ConnectionThrottled¶
When a client exceeds the rate limit, Traffik raises ConnectionThrottled. This is a subclass of Starlette's HTTPException, which means FastAPI and Starlette handle it automatically — no custom handler registration is needed for basic behavior. The client receives a 429 Too Many Requests response without any extra setup on your part.

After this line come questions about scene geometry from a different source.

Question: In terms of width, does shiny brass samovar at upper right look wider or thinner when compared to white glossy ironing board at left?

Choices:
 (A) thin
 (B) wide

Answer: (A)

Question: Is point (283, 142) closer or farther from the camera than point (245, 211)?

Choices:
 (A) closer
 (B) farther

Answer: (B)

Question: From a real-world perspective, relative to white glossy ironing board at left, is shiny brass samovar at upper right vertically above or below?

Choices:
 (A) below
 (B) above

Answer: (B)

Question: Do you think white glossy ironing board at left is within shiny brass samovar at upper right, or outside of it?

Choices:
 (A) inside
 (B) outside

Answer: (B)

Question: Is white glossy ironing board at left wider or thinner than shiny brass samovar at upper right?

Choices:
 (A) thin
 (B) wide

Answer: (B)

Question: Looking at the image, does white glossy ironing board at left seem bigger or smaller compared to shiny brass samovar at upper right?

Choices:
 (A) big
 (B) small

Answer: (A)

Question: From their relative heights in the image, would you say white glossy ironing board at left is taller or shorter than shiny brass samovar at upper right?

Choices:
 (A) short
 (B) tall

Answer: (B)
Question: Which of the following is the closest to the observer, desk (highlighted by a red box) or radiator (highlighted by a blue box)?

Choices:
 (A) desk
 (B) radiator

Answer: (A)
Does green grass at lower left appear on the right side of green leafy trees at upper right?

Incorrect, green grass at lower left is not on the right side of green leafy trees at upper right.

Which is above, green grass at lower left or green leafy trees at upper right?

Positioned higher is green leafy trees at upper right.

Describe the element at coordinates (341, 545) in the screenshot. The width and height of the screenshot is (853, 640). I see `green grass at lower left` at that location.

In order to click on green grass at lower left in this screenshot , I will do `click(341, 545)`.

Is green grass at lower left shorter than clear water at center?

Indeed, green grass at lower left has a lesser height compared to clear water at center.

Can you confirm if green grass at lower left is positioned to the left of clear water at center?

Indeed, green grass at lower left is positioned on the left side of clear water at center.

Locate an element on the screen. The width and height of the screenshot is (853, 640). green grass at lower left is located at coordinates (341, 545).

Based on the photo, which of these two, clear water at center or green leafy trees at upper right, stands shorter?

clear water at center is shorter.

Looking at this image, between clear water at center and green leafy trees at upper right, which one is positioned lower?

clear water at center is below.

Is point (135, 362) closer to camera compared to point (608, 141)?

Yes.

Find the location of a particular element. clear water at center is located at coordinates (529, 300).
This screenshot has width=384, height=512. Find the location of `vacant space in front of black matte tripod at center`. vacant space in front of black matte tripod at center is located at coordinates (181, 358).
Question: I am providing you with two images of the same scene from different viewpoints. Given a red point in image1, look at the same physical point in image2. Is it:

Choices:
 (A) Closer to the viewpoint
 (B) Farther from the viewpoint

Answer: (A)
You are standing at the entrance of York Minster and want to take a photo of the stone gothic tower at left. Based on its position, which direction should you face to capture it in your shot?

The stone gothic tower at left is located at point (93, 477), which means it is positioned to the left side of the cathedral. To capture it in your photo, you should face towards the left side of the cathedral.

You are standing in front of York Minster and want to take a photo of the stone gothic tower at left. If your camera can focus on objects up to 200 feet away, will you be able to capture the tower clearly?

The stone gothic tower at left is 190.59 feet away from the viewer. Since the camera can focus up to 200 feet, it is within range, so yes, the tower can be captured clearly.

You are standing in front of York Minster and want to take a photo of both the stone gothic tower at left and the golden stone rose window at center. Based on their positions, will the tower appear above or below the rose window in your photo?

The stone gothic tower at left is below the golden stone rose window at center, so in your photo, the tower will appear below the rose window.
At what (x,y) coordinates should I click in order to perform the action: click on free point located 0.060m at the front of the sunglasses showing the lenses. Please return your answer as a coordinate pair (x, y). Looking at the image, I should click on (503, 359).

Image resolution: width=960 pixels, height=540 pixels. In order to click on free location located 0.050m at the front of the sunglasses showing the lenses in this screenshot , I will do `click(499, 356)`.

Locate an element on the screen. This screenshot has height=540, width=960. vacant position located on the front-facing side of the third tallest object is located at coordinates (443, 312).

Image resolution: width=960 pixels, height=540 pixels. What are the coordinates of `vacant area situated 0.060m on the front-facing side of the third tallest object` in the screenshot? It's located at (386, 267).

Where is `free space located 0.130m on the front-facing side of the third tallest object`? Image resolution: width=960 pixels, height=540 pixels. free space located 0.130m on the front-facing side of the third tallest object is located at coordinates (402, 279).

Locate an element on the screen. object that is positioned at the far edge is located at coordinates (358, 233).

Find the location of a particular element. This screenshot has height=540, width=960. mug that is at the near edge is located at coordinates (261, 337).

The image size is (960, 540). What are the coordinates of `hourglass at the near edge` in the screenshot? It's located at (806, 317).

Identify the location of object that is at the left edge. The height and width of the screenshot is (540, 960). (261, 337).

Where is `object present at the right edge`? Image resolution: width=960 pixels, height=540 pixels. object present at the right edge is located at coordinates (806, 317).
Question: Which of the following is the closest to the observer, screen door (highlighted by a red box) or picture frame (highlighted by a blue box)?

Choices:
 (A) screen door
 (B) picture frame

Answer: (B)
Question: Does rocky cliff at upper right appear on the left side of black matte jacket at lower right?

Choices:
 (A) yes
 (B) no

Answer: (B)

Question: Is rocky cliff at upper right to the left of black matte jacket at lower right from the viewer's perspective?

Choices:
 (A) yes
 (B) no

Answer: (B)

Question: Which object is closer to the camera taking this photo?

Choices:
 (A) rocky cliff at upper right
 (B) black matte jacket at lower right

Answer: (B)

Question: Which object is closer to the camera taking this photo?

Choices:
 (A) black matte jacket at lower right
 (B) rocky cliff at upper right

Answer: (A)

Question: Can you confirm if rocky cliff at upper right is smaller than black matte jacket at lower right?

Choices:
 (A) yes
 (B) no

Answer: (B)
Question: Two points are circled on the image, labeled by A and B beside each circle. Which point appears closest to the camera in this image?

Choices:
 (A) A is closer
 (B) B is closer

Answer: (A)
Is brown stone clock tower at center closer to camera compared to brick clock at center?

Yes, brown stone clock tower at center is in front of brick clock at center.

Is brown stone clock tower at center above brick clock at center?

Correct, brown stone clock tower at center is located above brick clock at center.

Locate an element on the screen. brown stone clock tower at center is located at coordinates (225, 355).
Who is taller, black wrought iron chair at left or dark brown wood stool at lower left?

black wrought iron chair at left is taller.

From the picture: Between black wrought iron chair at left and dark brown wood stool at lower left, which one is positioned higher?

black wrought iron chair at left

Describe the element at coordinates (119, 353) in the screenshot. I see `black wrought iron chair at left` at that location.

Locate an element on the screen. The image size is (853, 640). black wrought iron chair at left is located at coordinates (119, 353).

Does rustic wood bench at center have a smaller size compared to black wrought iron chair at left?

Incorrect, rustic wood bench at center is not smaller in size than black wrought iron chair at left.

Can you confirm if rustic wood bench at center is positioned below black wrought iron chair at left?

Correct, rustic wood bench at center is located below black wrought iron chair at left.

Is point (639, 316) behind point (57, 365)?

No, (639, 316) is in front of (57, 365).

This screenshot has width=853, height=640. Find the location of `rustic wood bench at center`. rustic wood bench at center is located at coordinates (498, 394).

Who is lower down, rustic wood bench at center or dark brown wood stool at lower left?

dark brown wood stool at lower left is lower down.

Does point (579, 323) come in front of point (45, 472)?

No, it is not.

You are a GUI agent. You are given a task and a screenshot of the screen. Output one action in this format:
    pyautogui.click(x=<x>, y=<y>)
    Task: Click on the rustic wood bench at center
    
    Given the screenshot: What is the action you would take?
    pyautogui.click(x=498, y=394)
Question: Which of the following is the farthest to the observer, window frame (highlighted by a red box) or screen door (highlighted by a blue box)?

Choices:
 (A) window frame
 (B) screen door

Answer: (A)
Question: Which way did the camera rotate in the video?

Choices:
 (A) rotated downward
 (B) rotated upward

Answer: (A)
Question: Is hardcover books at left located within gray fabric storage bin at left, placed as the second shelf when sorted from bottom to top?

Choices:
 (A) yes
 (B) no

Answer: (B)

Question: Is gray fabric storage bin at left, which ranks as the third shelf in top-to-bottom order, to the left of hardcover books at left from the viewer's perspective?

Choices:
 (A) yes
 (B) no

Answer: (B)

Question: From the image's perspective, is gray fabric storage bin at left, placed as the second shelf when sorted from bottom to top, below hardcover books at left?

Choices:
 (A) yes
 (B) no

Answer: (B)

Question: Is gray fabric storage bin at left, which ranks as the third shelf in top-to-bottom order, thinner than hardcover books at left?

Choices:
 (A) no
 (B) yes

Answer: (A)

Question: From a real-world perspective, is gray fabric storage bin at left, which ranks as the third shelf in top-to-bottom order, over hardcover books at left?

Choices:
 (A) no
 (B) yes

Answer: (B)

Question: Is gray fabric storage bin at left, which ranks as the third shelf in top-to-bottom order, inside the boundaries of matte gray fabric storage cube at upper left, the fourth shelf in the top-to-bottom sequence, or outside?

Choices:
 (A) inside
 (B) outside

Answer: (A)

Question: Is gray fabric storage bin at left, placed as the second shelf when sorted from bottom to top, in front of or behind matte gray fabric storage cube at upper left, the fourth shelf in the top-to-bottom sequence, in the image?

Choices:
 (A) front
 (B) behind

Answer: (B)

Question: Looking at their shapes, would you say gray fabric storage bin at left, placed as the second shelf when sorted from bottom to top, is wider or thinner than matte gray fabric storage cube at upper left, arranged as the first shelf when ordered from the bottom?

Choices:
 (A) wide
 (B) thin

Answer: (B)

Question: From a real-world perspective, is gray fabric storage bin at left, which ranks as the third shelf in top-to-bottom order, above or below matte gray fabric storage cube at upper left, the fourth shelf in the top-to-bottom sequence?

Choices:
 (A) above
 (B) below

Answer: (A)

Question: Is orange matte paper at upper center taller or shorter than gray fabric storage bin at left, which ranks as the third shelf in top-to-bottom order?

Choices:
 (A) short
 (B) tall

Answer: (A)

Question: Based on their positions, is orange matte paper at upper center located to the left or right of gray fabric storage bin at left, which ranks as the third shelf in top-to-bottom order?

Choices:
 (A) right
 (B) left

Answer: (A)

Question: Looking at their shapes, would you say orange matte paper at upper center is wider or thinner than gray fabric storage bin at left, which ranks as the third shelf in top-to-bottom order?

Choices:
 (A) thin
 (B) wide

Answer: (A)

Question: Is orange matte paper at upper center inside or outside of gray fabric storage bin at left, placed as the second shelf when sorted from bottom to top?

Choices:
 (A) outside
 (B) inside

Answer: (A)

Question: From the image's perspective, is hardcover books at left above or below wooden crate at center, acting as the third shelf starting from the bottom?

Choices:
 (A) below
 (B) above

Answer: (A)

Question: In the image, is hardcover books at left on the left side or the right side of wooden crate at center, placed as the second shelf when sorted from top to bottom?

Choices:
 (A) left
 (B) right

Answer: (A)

Custom handler for richer responses¶
If you want to return a richer response — for example, including extra information in the response body or a custom JSON structure — register a custom exception handler:
from fastapi import FastAPI, Request
from fastapi.responses import JSONResponse
from traffik.exceptions import ConnectionThrottled
app = FastAPI()
async def throttle_handler(request: Request, exc: ConnectionThrottled) -> JSONResponse:
retry_after = exc.headers.get("Retry-After") if exc.headers else None
return JSONResponse(
status_code=429,
content={
"error": "rate_limit_exceeded",
"detail": exc.detail,
"retry_after": retry_after,
},
headers=exc.headers or {},
)
app.add_exception_handler(ConnectionThrottled, throttle_handler)
Why prefer ConnectionThrottled over plain HTTPException?¶
When writing throttle-related code — custom handlers, middleware, or decorators — use ConnectionThrottled rather than a plain HTTPException(status_code=429). It carries the same automatic handling, but conveys clearer semantics: this is a rate-limit error specifically, not just any 429. It also makes your exception handlers easier to scope precisely.